Here’s an eye-opener: Housing prices in California are expected to surge 11.5 percent in 2012.
That’s 11.5 percent upward.
And then in 2013 prices are expected to jump another 10 percent. By the time 2017 rolls around a 52.5 percent increase of prices over today’s levels are anticipated to put median housing prices statewide at $440,000.
That bold forecast is made by the same panel of UCLA economists who were the first to predict the housing bubble would burst while others dismissed it as just doomsday talk.
It makes sense. Given that prices have dropped by close to 60 percent since 2006 in markets like Manteca. That drop in many cases made homes less expensive than not just their replacement cost but also the value of the land and - even more rigid in terms of fixed costs - the price of extending essential infrastructure such as water and sewer lines.

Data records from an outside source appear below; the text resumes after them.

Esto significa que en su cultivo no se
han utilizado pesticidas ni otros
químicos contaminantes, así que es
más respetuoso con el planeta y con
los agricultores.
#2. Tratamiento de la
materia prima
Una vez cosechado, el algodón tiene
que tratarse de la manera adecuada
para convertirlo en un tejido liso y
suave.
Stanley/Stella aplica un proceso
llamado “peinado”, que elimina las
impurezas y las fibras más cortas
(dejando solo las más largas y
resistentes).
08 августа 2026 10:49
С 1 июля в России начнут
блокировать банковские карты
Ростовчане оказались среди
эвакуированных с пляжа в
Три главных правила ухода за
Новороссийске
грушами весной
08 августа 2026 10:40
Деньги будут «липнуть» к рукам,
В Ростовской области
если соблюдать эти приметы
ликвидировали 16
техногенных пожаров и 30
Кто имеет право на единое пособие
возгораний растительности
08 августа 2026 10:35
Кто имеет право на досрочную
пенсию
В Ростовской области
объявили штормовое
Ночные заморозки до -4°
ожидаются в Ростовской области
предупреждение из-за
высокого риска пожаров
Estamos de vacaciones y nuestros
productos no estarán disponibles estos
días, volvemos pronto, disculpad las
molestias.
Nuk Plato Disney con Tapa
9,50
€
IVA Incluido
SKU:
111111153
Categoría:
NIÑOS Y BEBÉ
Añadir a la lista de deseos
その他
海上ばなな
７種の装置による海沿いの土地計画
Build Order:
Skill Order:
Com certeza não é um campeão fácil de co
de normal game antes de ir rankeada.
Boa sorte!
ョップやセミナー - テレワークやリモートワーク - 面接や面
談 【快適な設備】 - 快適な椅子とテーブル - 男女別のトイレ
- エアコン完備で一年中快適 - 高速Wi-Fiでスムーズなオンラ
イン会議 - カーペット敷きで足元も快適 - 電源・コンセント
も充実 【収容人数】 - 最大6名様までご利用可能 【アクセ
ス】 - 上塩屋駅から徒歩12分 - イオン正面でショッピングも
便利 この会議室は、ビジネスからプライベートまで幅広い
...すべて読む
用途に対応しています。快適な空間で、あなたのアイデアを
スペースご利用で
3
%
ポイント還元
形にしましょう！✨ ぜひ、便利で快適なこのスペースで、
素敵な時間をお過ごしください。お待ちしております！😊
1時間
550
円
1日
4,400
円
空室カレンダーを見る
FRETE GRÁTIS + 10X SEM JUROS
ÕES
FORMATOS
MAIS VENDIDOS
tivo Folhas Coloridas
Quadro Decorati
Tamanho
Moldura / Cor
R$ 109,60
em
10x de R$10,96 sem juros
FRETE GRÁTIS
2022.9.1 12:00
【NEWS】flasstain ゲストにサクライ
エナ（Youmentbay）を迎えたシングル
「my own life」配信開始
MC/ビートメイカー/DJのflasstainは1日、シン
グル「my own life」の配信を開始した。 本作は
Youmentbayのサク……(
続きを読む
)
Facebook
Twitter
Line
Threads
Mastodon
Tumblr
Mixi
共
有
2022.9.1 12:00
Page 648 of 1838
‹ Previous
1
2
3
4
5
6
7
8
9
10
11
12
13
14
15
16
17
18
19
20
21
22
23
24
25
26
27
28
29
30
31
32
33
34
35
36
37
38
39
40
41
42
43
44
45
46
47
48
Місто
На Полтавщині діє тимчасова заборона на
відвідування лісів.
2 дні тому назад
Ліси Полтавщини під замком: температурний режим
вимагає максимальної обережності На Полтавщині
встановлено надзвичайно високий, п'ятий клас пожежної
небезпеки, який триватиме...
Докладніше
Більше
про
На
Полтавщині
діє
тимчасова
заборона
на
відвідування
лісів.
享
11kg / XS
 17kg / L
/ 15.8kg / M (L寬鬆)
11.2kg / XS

In short, housing prices today are not just below market. They are - in many cases - way below what market conditions should determine as a fair price given fixed costs.
The economists, though, anticipate housing sales to remain relatively flat with transactions between 3 and 5 percent of the overall inventory with most activity taking place between 2013 and 2015. That’s because it is going to continue to be tough to secure mortgage loans given new underwriting standards.
They also think it will take 10 years or more for prices to return to 2006 levels.
The big question is if this projection rings true when will it really start taking place in the Northern San Joaquin Valley market?
The same adage that was true before the housing bubble burst and in the years after will hold true: The Northern San Joaquin Valley will follow the Bay Area’s lead.
In places like Manteca, Tracy, Lathrop, and Ripon it usually has been a six to nine months delay before trends reach here. Go farther south toward Turlock, east toward Oakdale, and north toward Stockton and Lodi you can add several more months at least to the lag time.
The Bay Area is seeing some improvements in the housing markets although it is still tempered by foreclosures just like everywhere else. But they are also seeing movements in job creation.
All of this - especially with the difficulty of obtaining a loan - is all the more reason if you think you’d like to own a home you need to give it more than just serious thought. If you’ve had a steady job you need to consider the fact you may have to repair your credit, save up money for a down payment or go through a long drawn out process to secure a loan. Equally important is that affordability in Manteca and nearby communities is at an all-time high.
When the needle starts moving upwards again in prices, each shift will cut people out of the housing market.
Whether the UCLA economists have it nailed again in terms of the timeline and the size of the movements is questionable.
One thing is for sure: Prices will start rebounding sooner or later.
Housing prices going up 11.5% next year?